There’s a moral and principled argument to be made here. That medical data is among the most personal and privileged data which exists, and that as a result consumers ought to own and control and manage and delegate their own data because it’s the right way to treat this type of data. That’s not the gripe I’m expressing right now.
It’s really annoying.
The reality of my data
My go-to source for understanding my medical data is ChatGPT. I’m sure I’m hardly alone on this.
Using ChatGPT for medical help means downloading files and PDFS and copying and pasting numerical values and hunting and searching for old records. These records are strewn across my medical provider’s portals and saved down files and sometimes searching through consumer apps like Oura and Apple Health for charts to screenshot and paste in. It’s a tedious process, it’s a questionable practice from a security standpoint, and it’s repetitive. It means going back and doing the same thing and attaching the same files time and time again. But it’s the best option I’ve got.
As a byproduct it also means that ChatGPT’s memory is the closest thing to a unified health record that I possess. The variety of sources of records and conversations and context I’ve input into the app is a more comprehensive representation of my health than any one source I’m pulling from to upload.
This bugs me for reasons I find difficult to put into words.
On the one hand, medical data is a mess - aggregating between disparate sources, reconciling unmatched metrics, discerning quality and import according to source - and an intelligence layer like ChatGPT is uniquely capable of working through and making sense of the mess. In addition, an ability to interact and provide a qualitative interpretive layer on top of this data like ChatGPT can, and do it patiently and infinitely and compassionately, is genuinely novel and helpful.
On the other hand, giving ChatGPT the opportunity to be the new repository for my medical data is simply continuing the cycle of frustration with this question of “my medical data is not really mine - it’s a tool for private interests to lock me in.” In some ways ChatGPT is worse than all of them because the data stored is unknown and unmanageable. The manner in which chatbots store and manage memory is totally obtuse and insecure. The makers of the tools do not understand it themselves, as near as I can tell. And as of today it’s not protected in any legal or obligatory sense. My data is safe to the fullest extent of OpenAI’s competence and goodwill. Which isn’t much source for comfort.
My ask
I have a need.
What I really want is MyChart - but I want it to actually be mine.
I want to aggregate the representation of my medical data across all its sources that exist and I want it to live and exist in one place and I want that place to be mine. I guess all those other guys (the companies and the providers, that is) will own their respective shards of the data that is me. There’s nothing much I can do about that.

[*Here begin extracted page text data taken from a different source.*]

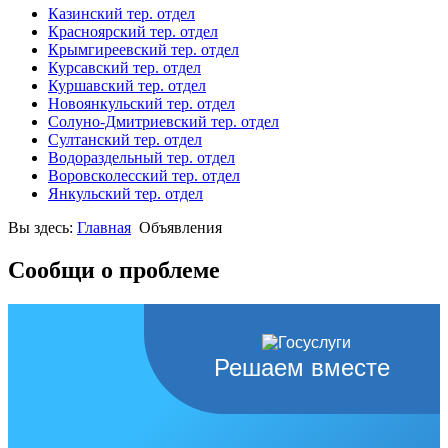
Казинский тер. отдел
Красноярский тер. отдел
Крымгиреевский тер. отдел
Курсавский тер. отдел
Куршавский тер. отдел
Новоянкульский тер. отдел
Солуно-Дмитриевский тер. отдел
Султанский тер. отдел
Водораздельный тер. отдел
Воровсколесский тер. отдел
Янкульский тер. отдел
Вы здесь:
Главная
Объявления
Сообщи о проблеме
Решаем вместе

But I want my whole to at least be comprehensive and aggregated and in some loose sense organized to the extent that it is possible. Getting it actually well organized is likely impossible - for technical reasons there is a triangular tension between comprehensive and unique and accurate - but surely some kind of internal scaffolding isn’t too much to ask.
I want it to be up to date.
I want it to be portable. I want to be able to share access to some or all of it to providers, machine and human, at will so as to give them context to get advice. I want to be able to revoke access.

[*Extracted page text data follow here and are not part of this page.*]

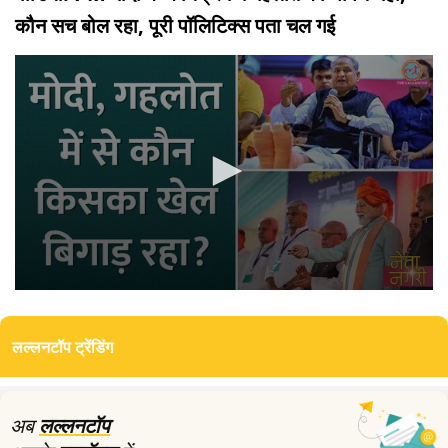
कौन सच बोल रहा, पूरी पॉलिटिक्स पता चल गई
0
seconds
of
लल्लनटॉप ट्रेंडिंग
13
minutes,
35
seconds
अब
लल्लनटॉप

I want it to be secure. Obviously.
And that’s really about it, I think. The dashboards and the intelligence and the chatbots and the reminders and the trackers and the push notifications and the options and the offers and the counseling are certainly needed, but not here. Not subsuming and living on top of my data. That can all go over there, where it should be.
The problem is that I don’t think there’s the oxygen for something like this to exist in our politico-economic system.